Я обратился к документам и воспоминаниям соратников Иосифа Виссарионовича, чтобы понять всю значимость фигуры вождя в те годы и определить место, которое он занимал в военной структуре советских вооруженных сил, а также исследовать, что же предпринимал Сталин для организации отпора Германии при нападении на СССР во время Великой Отечественной войны, и, в частности, в 1942 году. Какое отношение к Ржевской битве имела его деятельность? Мог ли он в принципе быть военным руководителем Красной армии и реально влиять на ход боевых действий? Как говорится в хорошей поговорке, «командирами не рождаются»… И вот какой ответ на эти вопросы у меня получился в ходе продолжительных поисков и размышлений.
Начнем с того, что на нем как на Верховном главнокомандующем лежал огромный груз личного участия в замысле, планировании, подготовке, руководстве каждой крупной операцией на театре военных действий советских фронтов. Кроме того, Сталин возложил на себя основную ответственность за успех или провал, за судьбы миллионов воинов, участвовавших в этих сражениях. Перед ним постоянно стоял сложнейший вопрос: сумеет ли он, как высший военный руководитель и вождь всего советского народа, провести страну через все испытания и проложить путь к полной победе над врагом?
Все это требовало от него предельного напряжения умственных и физических сил. Работа проходила (особенно в первый период войны) в крайне напряженной, нервной, стремительно менявшейся обстановке, изобиловавшей острейшими кризисными ситуациями. Это был самоотверженный труд, работа на износ.
В годы войны он был:
1. Председателем Государственного Комитета Обороны (ГКО). Этот Комитет являлся чрезвычайным высшим государственным органом СССР в годы Великой Отечественной войны. 30 июня 1941 года за подписями М. И. Калинина и И. В. Сталина издается постановление Президиума Верховного Совета Союза ССР, СНК[1] СССР и ЦК ВКП(б)[2] об образовании Государственного Комитета Обороны (ГОКО, как именовали его раньше) в составе: И. В. Сталин (председатель), В. М. Молотов, К. Е. Ворошилов, Г. М. Маленков, Л. П. Берия. Пункт второй постановления гласил:
«Сосредоточить всю полноту власти в государстве в руках Государственного Комитета Обороны». (Выделено мной. – В. М.) [1]
Пункт третий постановления обязывал всех граждан и все партийные, советские, комсомольские и военные органы беспрекословно выполнять решения и распоряжения Государственного Комитета Обороны. Однако ГКО не имел своего аппарата и использовал аппарат Совета народных комиссаров (правительства) и ЦК ВКП(б). Многие вопросы, связанные с мобилизацией в интересах войны материальных и людских ресурсов, решались на совместных заседаниях Политбюро ЦК партии и ГКО. В заседаниях участвовали члены и кандидаты в члены ЦК ВКП(б), приглашенные ответственные работники наркомата обороны, Генерального штаба Красной армии, командующие различными родами войск, а также лица, имеющие непосредственное отношение к обсуждаемому вопросу. Решения, принятые на этих заседаниях, оформлялись как постановления ГКО (реже – как приказы наркомата обороны).

* _Данные для упражнения_
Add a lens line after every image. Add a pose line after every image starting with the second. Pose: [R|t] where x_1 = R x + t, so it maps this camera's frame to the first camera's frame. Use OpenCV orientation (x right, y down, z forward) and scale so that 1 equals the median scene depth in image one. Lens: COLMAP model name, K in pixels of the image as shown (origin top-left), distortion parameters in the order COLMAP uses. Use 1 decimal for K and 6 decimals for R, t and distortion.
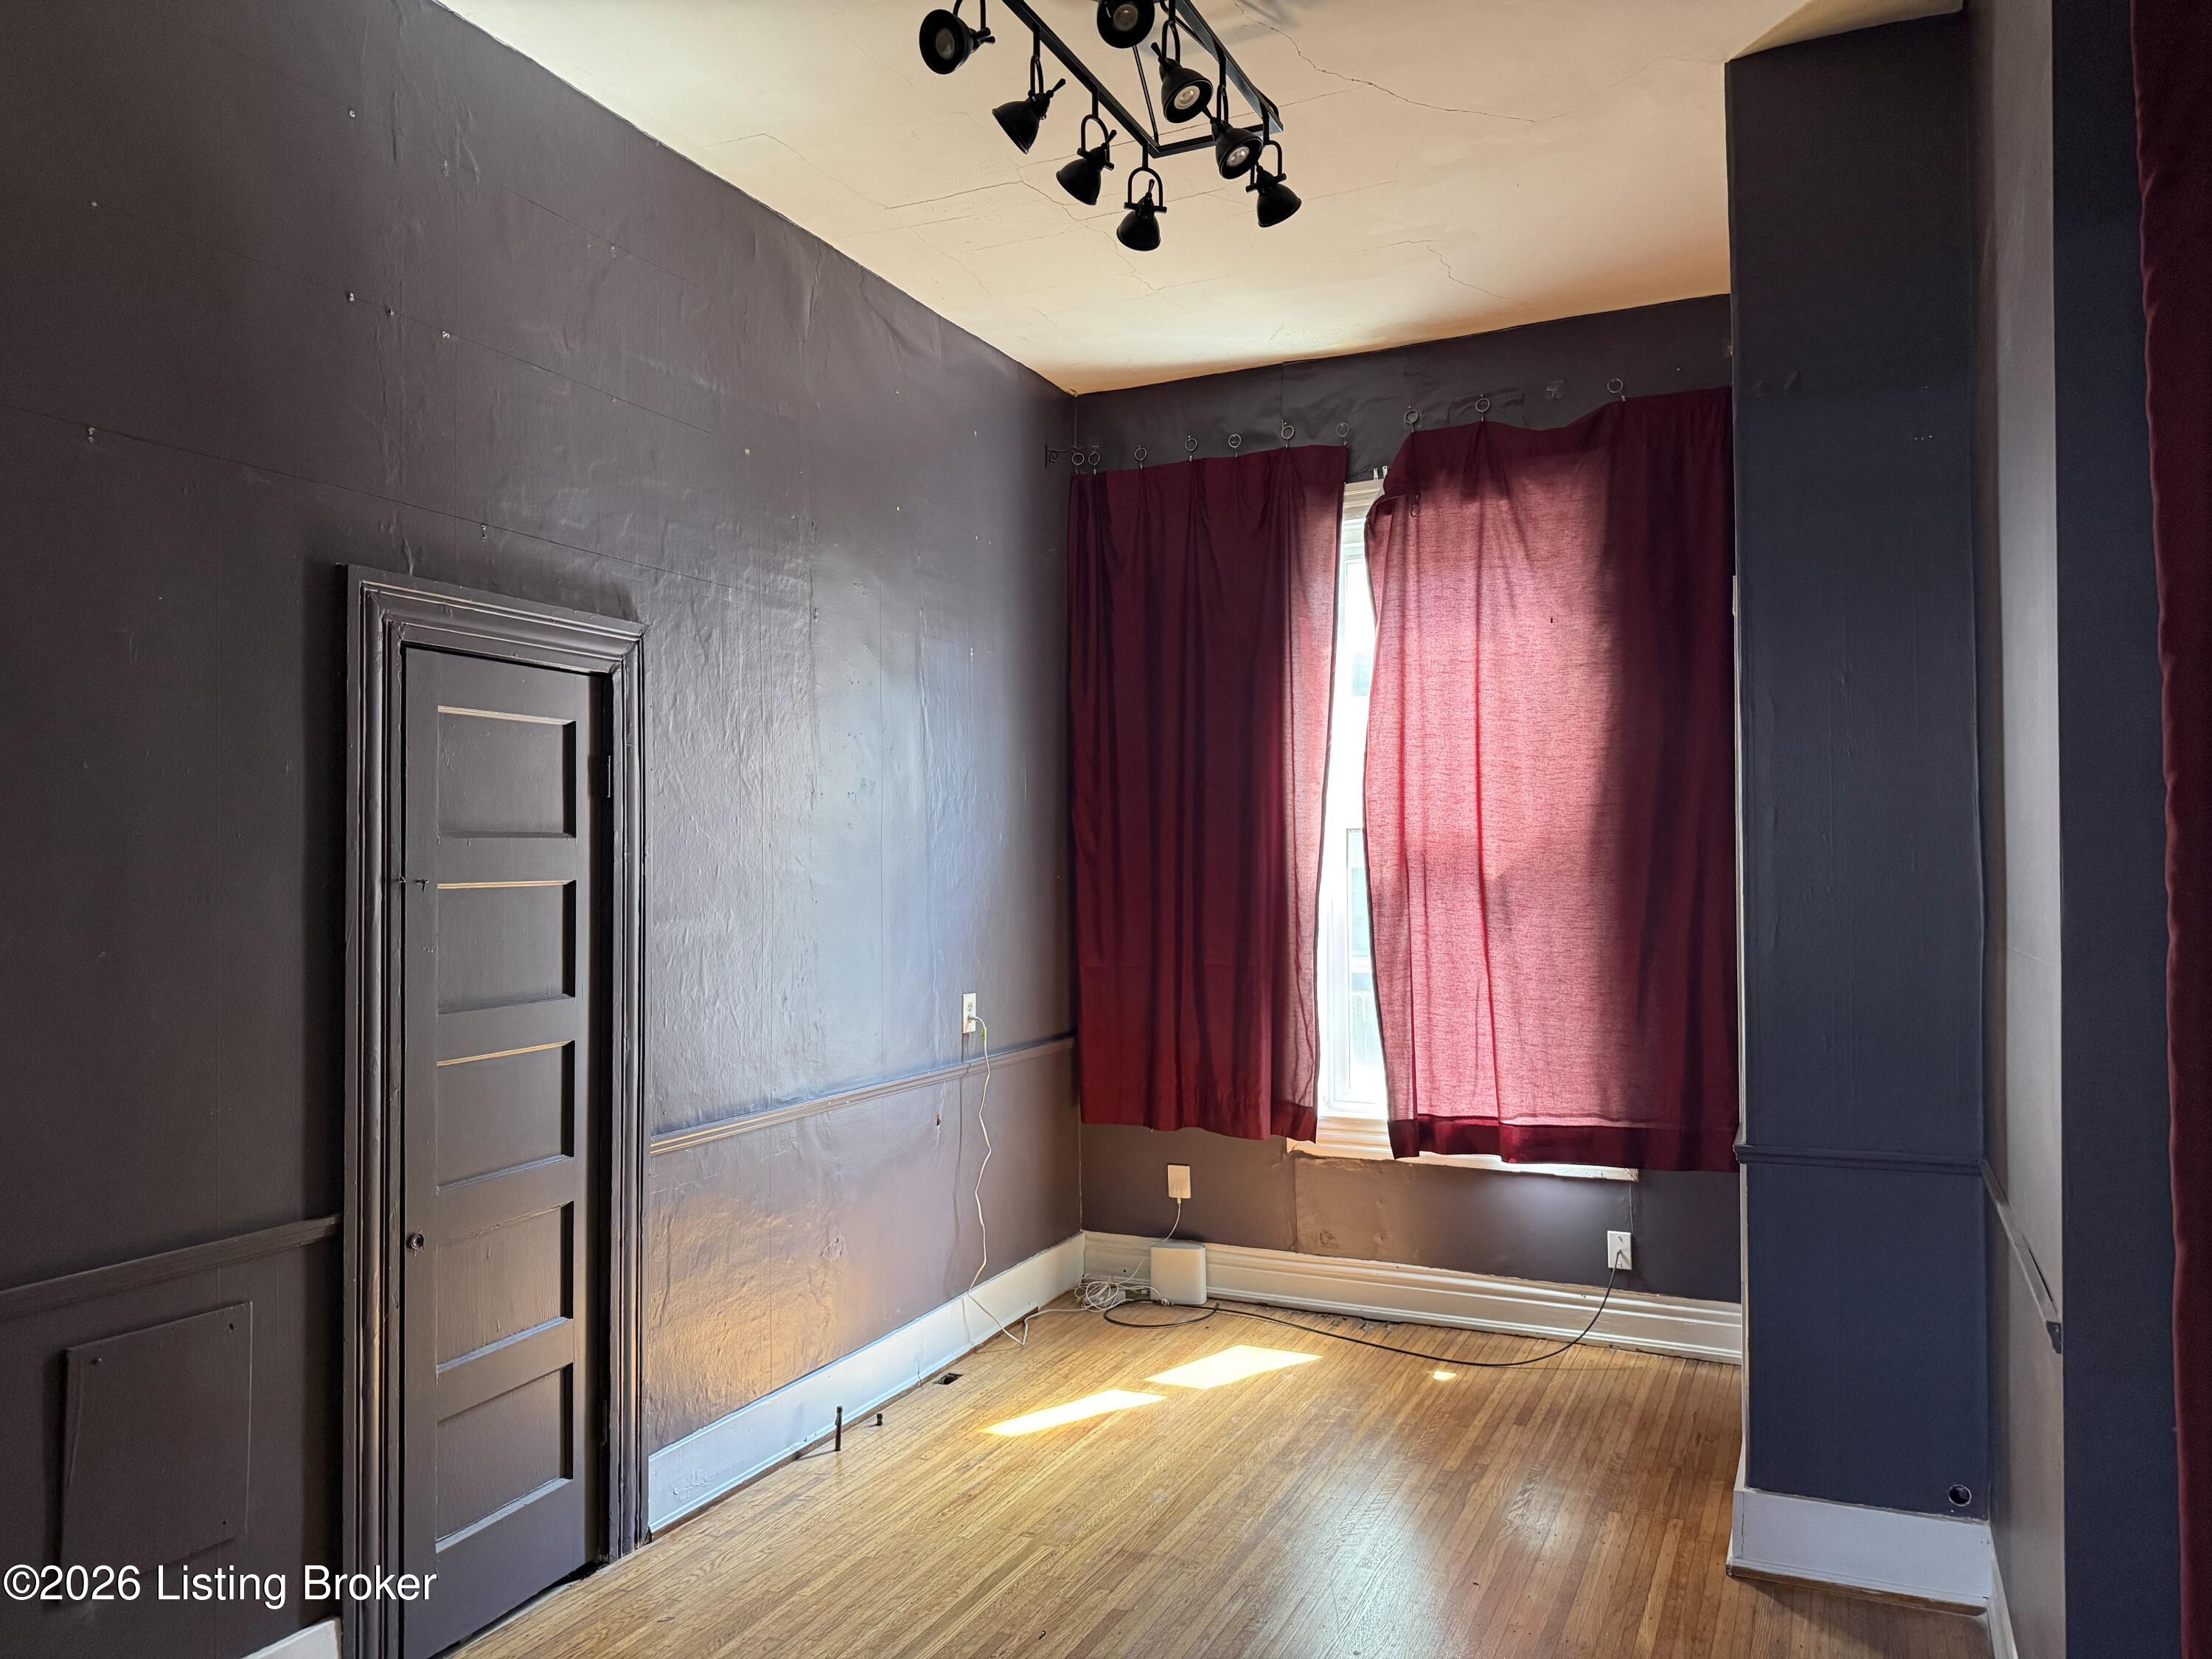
lens RADIAL K [[1558.7, 0, 1102.1], [0, 1558.7, 837.0], [0, 0, 1]] dist [0.121255, -0.196580]
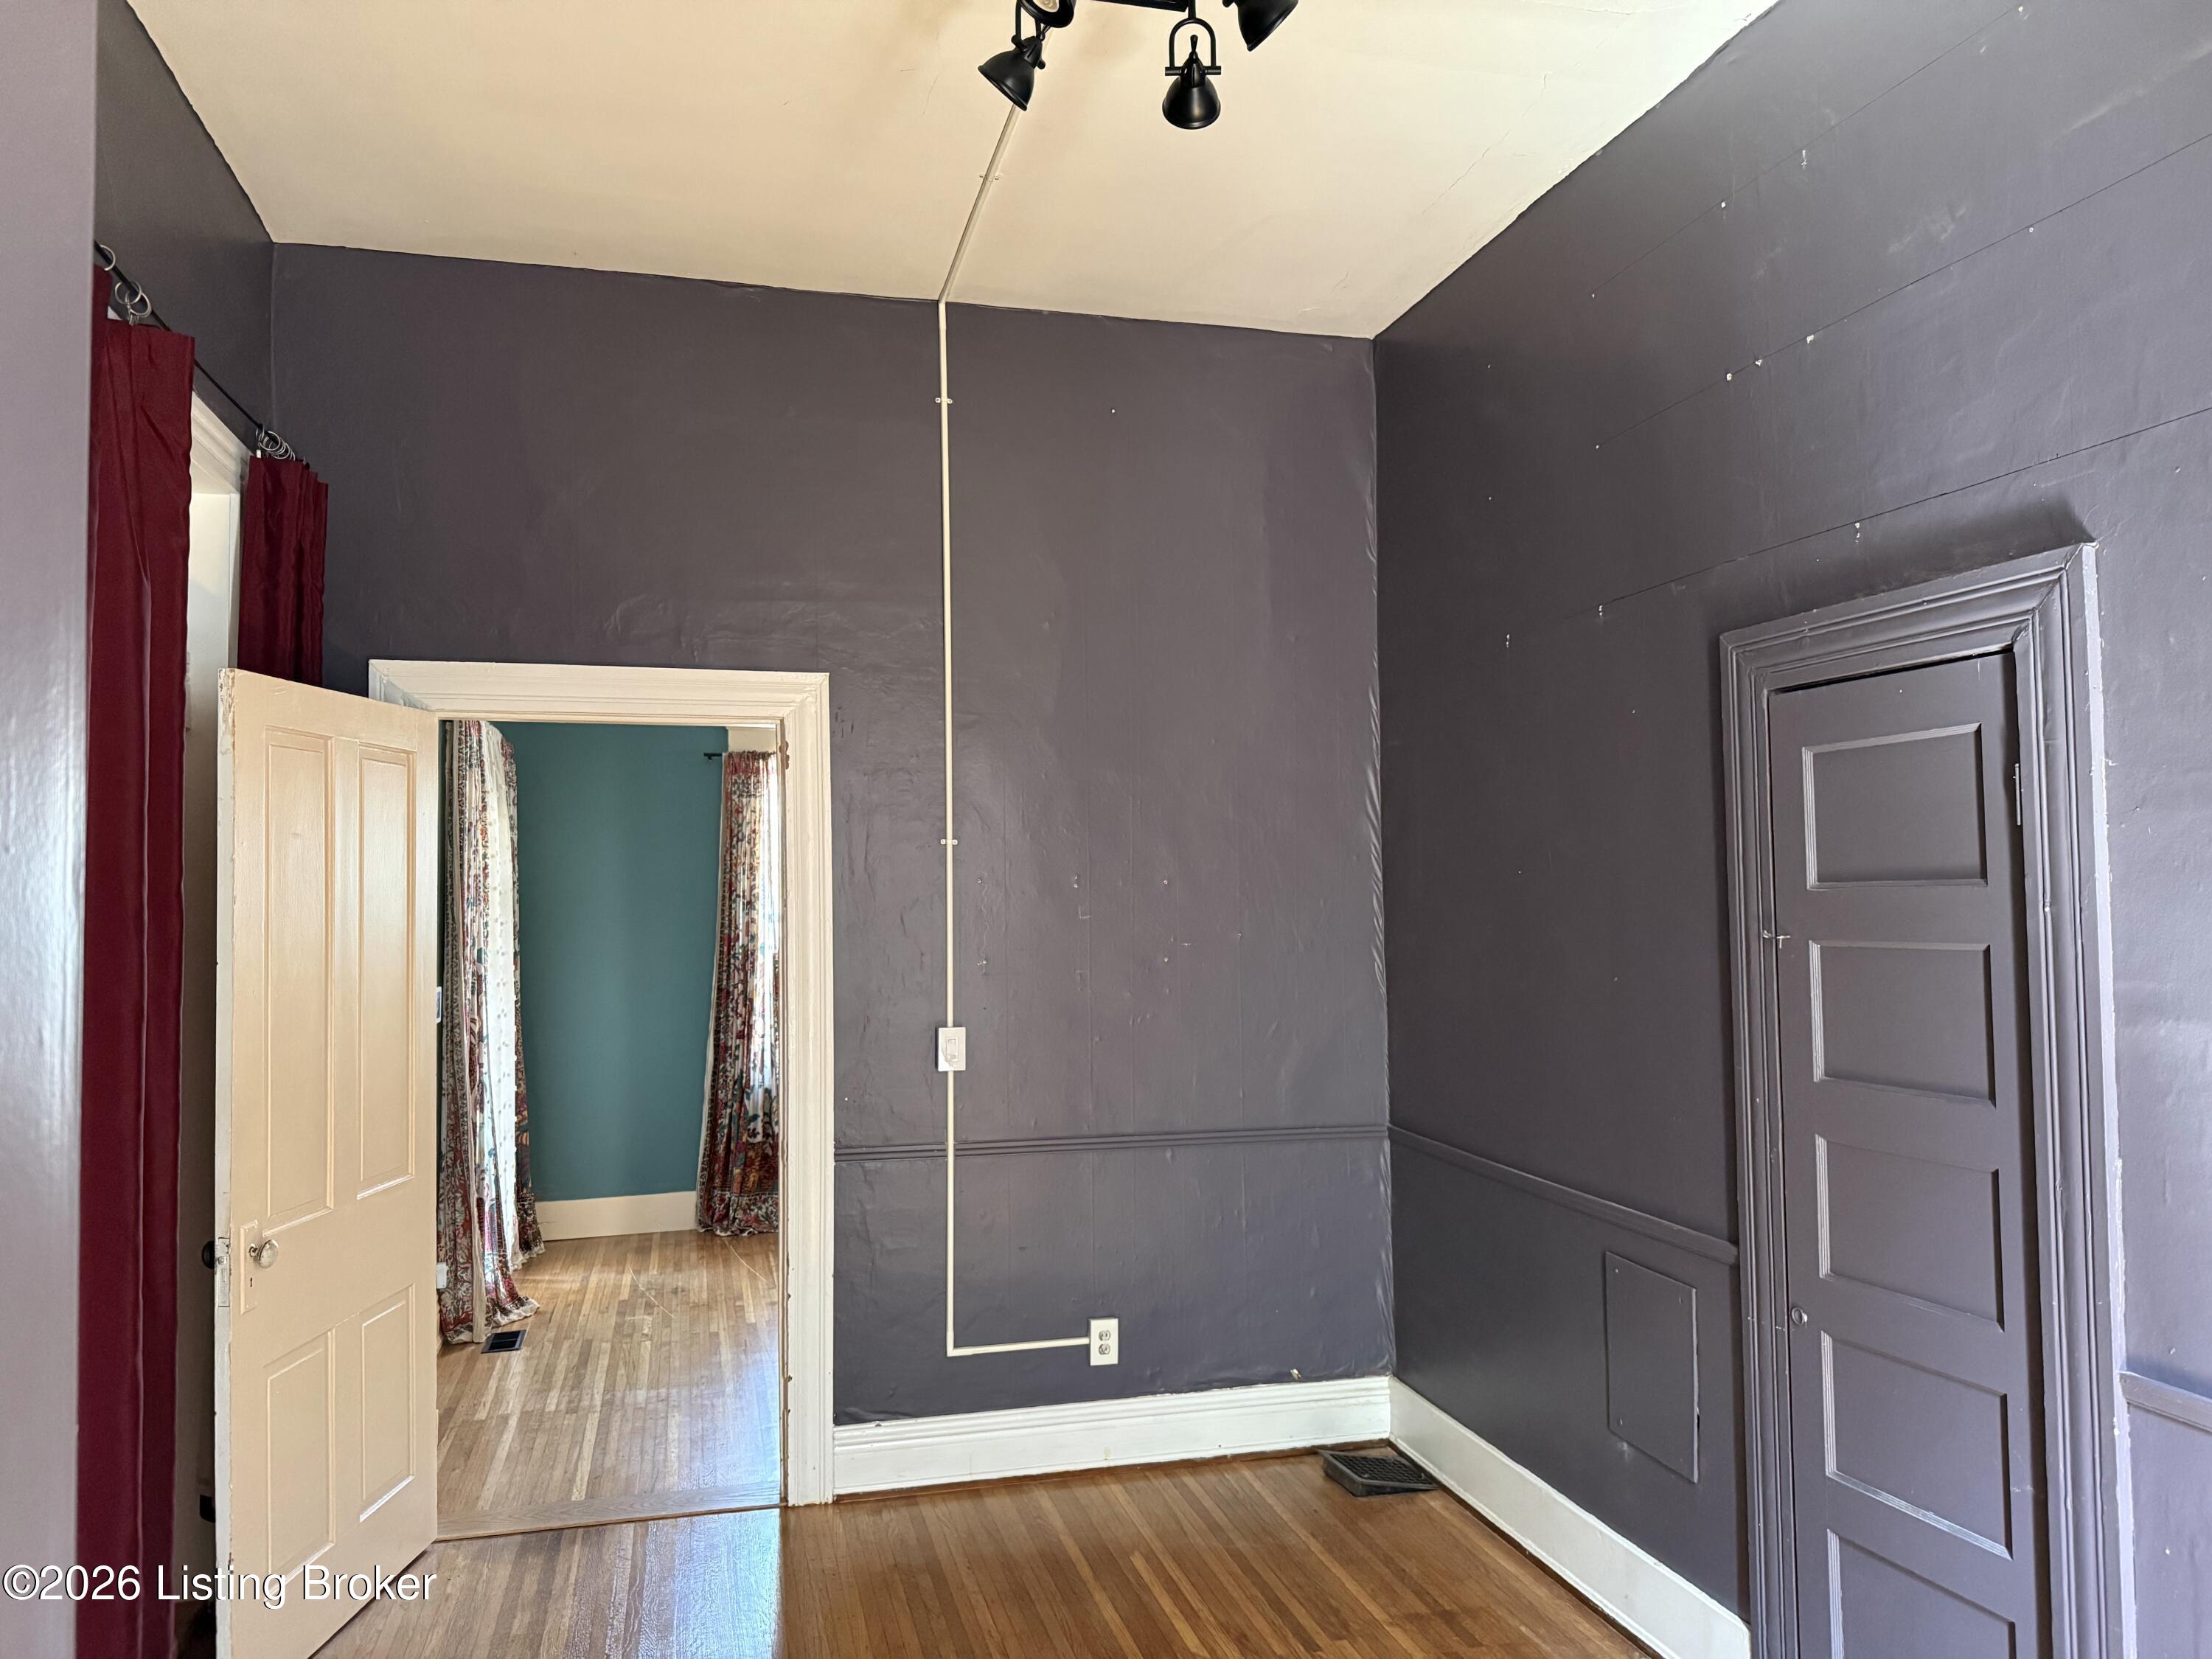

* _Что требуется_
**a)** Чей аппарат, согласно выбранному тексту, использовал Государственный Комитет Обороны, не имевший собственного аппарата?
**b)** Выпишите из выбранного текста фрагмент без каких-либо изменений. Начните с того места, где стоят слова «Начнем с того, что», и завершите выписку словами «работа на износ.».

* _Ответы к заданиям_
**a)** Аппарат Совета народных комиссаров (правительства) и ЦК ВКП(б).

**b)**
Начнем с того, что на нем как на Верховном главнокомандующем лежал огромный груз личного участия в замысле, планировании, подготовке, руководстве каждой крупной операцией на театре военных действий советских фронтов. Кроме того, Сталин возложил на себя основную ответственность за успех или провал, за судьбы миллионов воинов, участвовавших в этих сражениях. Перед ним постоянно стоял сложнейший вопрос: сумеет ли он, как высший военный руководитель и вождь всего советского народа, провести страну через все испытания и проложить путь к полной победе над врагом?
Все это требовало от него предельного напряжения умственных и физических сил. Работа проходила (особенно в первый период войны) в крайне напряженной, нервной, стремительно менявшейся обстановке, изобиловавшей острейшими кризисными ситуациями. Это был самоотверженный труд, работа на износ.